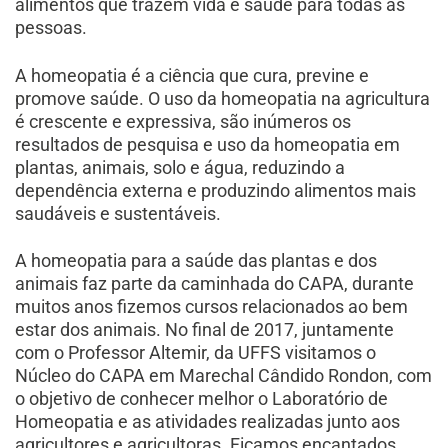
alimentos que trazem vida e saúde para todas as
pessoas.
A homeopatia é a ciência que cura, previne e
promove saúde. O uso da homeopatia na agricultura
é crescente e expressiva, são inúmeros os
resultados de pesquisa e uso da homeopatia em
plantas, animais, solo e água, reduzindo a
dependência externa e produzindo alimentos mais
saudáveis e sustentáveis.
A homeopatia para a saúde das plantas e dos
animais faz parte da caminhada do CAPA, durante
muitos anos fizemos cursos relacionados ao bem
estar dos animais. No final de 2017, juntamente
com o Professor Altemir, da UFFS visitamos o
Núcleo do CAPA em Marechal Cândido Rondon, com
o objetivo de conhecer melhor o Laboratório de
Homeopatia e as atividades realizadas junto aos
agricultores e agricultoras. Ficamos encantados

Action item: Give back the entries verbatim. Do not include any picture.

Result below:
alimentos que trazem vida e saúde para todas as
pessoas.
A homeopatia é a ciência que cura, previne e
promove saúde. O uso da homeopatia na agricultura
é crescente e expressiva, são inúmeros os
resultados de pesquisa e uso da homeopatia em
plantas, animais, solo e água, reduzindo a
dependência externa e produzindo alimentos mais
saudáveis e sustentáveis.
A homeopatia para a saúde das plantas e dos
animais faz parte da caminhada do CAPA, durante
muitos anos fizemos cursos relacionados ao bem
estar dos animais. No final de 2017, juntamente
com o Professor Altemir, da UFFS visitamos o
Núcleo do CAPA em Marechal Cândido Rondon, com
o objetivo de conhecer melhor o Laboratório de
Homeopatia e as atividades realizadas junto aos
agricultores e agricultoras. Ficamos encantados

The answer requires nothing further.